**Records from a collection**
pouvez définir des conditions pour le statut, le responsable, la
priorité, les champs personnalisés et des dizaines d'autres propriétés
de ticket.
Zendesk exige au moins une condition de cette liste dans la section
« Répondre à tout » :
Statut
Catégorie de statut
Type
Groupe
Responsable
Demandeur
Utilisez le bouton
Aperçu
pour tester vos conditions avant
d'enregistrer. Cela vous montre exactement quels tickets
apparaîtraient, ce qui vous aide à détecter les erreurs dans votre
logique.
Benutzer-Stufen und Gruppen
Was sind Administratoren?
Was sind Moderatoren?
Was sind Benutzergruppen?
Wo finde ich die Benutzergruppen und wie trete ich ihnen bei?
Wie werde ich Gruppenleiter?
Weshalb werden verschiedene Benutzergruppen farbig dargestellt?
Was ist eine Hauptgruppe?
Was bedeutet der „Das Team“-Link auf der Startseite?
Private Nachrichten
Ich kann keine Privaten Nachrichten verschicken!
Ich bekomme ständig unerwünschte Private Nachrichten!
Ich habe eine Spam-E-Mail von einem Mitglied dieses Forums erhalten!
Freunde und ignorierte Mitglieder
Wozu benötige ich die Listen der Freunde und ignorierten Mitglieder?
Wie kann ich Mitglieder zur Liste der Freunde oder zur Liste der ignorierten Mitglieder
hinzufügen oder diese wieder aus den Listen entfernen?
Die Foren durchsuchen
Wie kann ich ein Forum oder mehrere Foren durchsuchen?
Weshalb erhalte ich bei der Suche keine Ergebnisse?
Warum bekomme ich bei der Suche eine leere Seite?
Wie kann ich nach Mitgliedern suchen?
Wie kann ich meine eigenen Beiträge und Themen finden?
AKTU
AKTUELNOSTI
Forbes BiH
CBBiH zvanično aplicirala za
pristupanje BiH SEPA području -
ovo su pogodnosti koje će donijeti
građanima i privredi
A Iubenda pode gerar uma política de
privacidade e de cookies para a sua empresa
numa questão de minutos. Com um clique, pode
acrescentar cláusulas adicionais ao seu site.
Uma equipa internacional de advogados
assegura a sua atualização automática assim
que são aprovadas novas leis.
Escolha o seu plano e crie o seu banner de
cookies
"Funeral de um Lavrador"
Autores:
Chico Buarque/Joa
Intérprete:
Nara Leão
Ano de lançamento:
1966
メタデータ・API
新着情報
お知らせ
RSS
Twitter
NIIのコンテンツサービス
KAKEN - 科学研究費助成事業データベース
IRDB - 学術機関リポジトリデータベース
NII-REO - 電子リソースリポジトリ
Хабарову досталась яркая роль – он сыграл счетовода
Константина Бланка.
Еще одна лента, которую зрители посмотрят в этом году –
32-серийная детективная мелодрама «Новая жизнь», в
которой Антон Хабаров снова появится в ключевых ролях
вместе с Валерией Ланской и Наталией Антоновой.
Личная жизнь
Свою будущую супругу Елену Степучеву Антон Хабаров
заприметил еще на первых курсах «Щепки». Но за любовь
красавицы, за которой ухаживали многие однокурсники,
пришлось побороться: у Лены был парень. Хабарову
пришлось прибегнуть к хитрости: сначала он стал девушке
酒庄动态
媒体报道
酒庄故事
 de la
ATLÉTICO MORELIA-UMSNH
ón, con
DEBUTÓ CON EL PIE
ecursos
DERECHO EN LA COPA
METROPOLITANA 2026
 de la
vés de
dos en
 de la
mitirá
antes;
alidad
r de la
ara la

**WRITTEN TASK**
Quote the data from its first line through the line that contains "Wie werde ich Gruppenleiter?", including both of those lines.

**SOLUTION TO THIS TASK**
pouvez définir des conditions pour le statut, le responsable, la
priorité, les champs personnalisés et des dizaines d'autres propriétés
de ticket.
Zendesk exige au moins une condition de cette liste dans la section
« Répondre à tout » :
Statut
Catégorie de statut
Type
Groupe
Responsable
Demandeur
Utilisez le bouton
Aperçu
pour tester vos conditions avant
d'enregistrer. Cela vous montre exactement quels tickets
apparaîtraient, ce qui vous aide à détecter les erreurs dans votre
logique.
Benutzer-Stufen und Gruppen
Was sind Administratoren?
Was sind Moderatoren?
Was sind Benutzergruppen?
Wo finde ich die Benutzergruppen und wie trete ich ihnen bei?
Wie werde ich Gruppenleiter?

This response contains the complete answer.